The solar cell module disclosed herein may exhibit a colorful picture or pattern. When the solar cell module is integrated within a window glass, it may provide a colorful pattern in the room and becomes part of a decoration. Furthermore, the ink layer covered the photovoltaic member may also prevent the photovoltaic member from oxidation or erosion.
It will be apparent to those skilled in the art that various modifications and variations can be made to the structure of the present invention without departing from the scope or spirit of the invention.
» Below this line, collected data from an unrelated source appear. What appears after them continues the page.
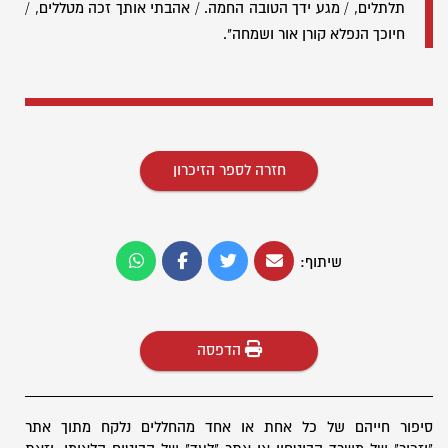
תלתלים, / מגע ידך הטובה החמה. / אהבתי אותך זכה מטללים, /
חיוכך הנפלא קורן אור ושמחה".
חזרה לספר הזיכרון
שיתוף:
הדפסה
סיפור חייהם של כל אחת או אחד מהחללים נלקח מתוך אתר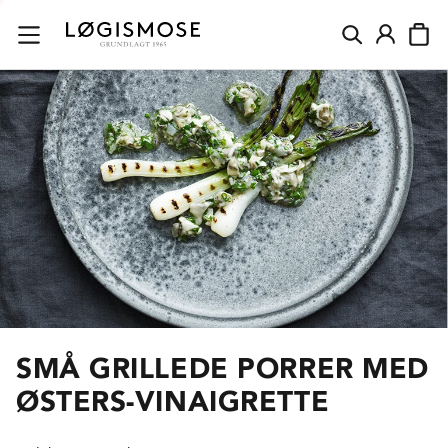
SMÅ GRILLEDE PORRER MED
ØSTERS-VINAIGRETTE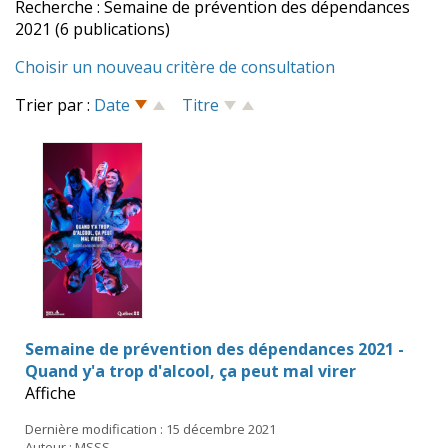
Recherche : Semaine de prévention des dépendances
2021 (6 publications)
Choisir un nouveau critère de consultation
Trier par :
Date
Titre
Semaine de prévention des dépendances 2021 -
Quand y'a trop d'alcool, ça peut mal virer
Affiche
Dernière modification : 15 décembre 2021
Auteur : MSSS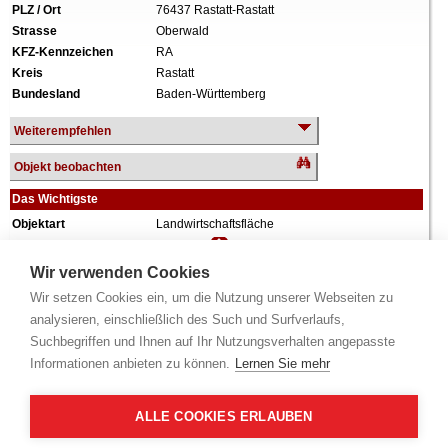
PLZ / Ort
76437 Rastatt-Rastatt
Strasse
Oberwald
KFZ-Kennzeichen
RA
Kreis
Rastatt
Bundesland
Baden-Württemberg
Weiterempfehlen
Objekt beobachten
Das Wichtigste
Objektart
Landwirtschaftsfläche
Verkehrswert
13.200 €
Wiederholungstermin
Nein
Wir verwenden Cookies
Termin
siehe unten
(Infobox)
Wir setzen Cookies ein, um die Nutzung unserer Webseiten zu
Grundstück
6.016 m²
analysieren, einschließlich des Such und Surfverlaufs,
Weiteres
.
Suchbegriffen und Ihnen auf Ihr Nutzungsverhalten angepasste
Alle Angaben ohne Gewähr.
Informationen anbieten zu können.
Lernen Sie mehr
ALLE COOKIES ERLAUBEN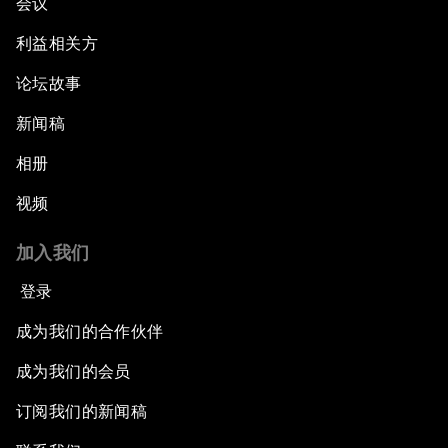
会议
利益相关方
论坛故事
新闻稿
相册
视频
加入我们
登录
成为我们的合作伙伴
成为我们的会员
订阅我们的新闻稿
In view of the foregoing, it is intended that the present invention cover modifications and variations of this invention provided they fall within the scope of the following claims.

Claims

1. A solar cell module, comprising:

a photovoltaic member for converting light into electricity;

a back transparent substrate; and

an ink layer disposed between the photovoltaic member and the back transparent substrate, wherein the ink layer can be observed through the back transparent substrate.

2. The solar cell module according to claim 1, further comprising a first sealing member disposed between the ink layer and the photovoltaic member.

3. The solar cell module according to claim 2, wherein the first sealing member comprises ethylene-vinyl acetate copolymer.

4. The solar cell module according to claim 1, further comprising a second sealing member disposed between the ink layer and the back transparent substrate.

5. The solar cell module according to claim 1, wherein the ink layer is disposed on the photovoltaic member.

6. The solar cell module according to claim 5, wherein the ink layer comprises a first ink layer disposed on the photovoltaic member and a second ink layer disposed on the first ink layer, and wherein the first ink layer has a single color and the second ink layer has multiple colors.

7. The solar cell module according to claim 1, wherein the photovoltaic member comprises from bottom to top:

a back conductive layer disposed above the ink layer;

a photoelectric conversion layer disposed on the back conductive layer;

a transparent conductive layer disposed on the photoelectric conversion layer; and

a front transparent substrate disposed on the transparent conductive layer.

8. The solar cell module according to claim 7, wherein the transparent conductive layer is a transparent conductive oxide layer.

9. The solar cell module according to claim 8, wherein the transparent conductive oxide layer comprises at least one material selected from the group consisting of zinc oxide (ZnO), fluorine doped tin dioxide (SnO₂:F), and Indium tin oxide (ITO).

10. The solar cell module according to claim 7, wherein the photoelectric conversion layer comprises amorphous silicon.

11. The solar cell module according to claim 7, wherein the back conductive layer comprises at least one material selected from the group consisting of silver, aluminum, copper, chromium and nickel.